__Short exercise__. Update these lines so that every "scientific name" becomes "species name", with nothing else changed. Leave the pictures out of your answer.

__Extracted records__.

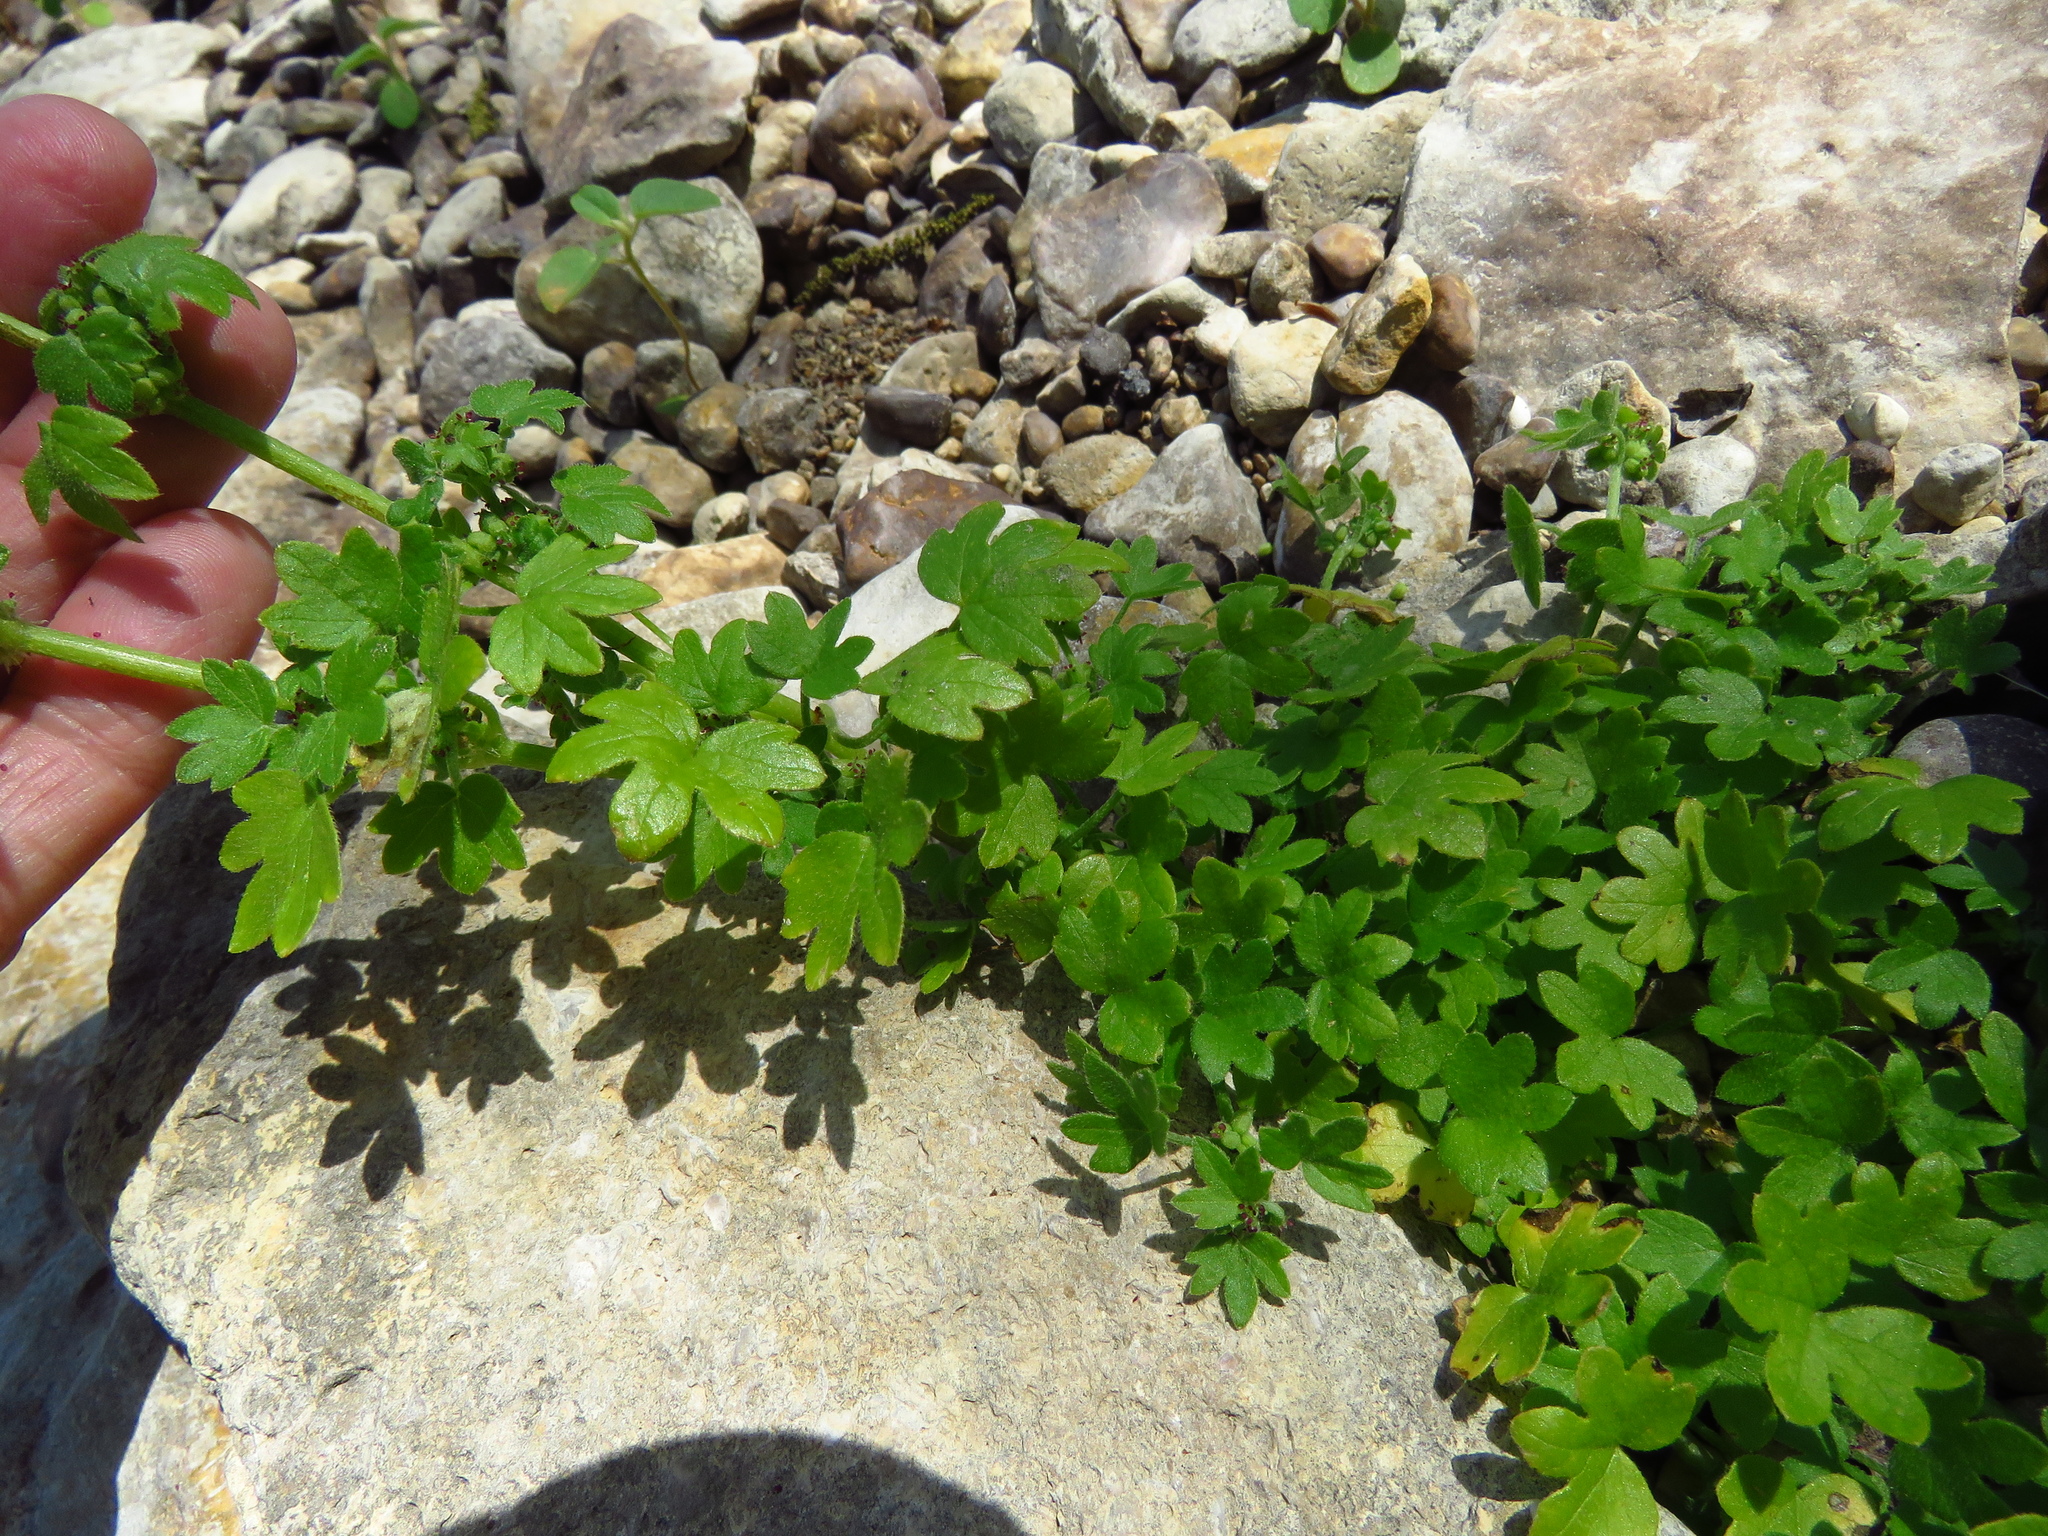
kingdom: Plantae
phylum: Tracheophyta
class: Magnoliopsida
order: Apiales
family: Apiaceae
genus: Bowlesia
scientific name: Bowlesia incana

__Correct result__.
kingdom: Plantae
phylum: Tracheophyta
class: Magnoliopsida
order: Apiales
family: Apiaceae
genus: Bowlesia
species name: Bowlesia incana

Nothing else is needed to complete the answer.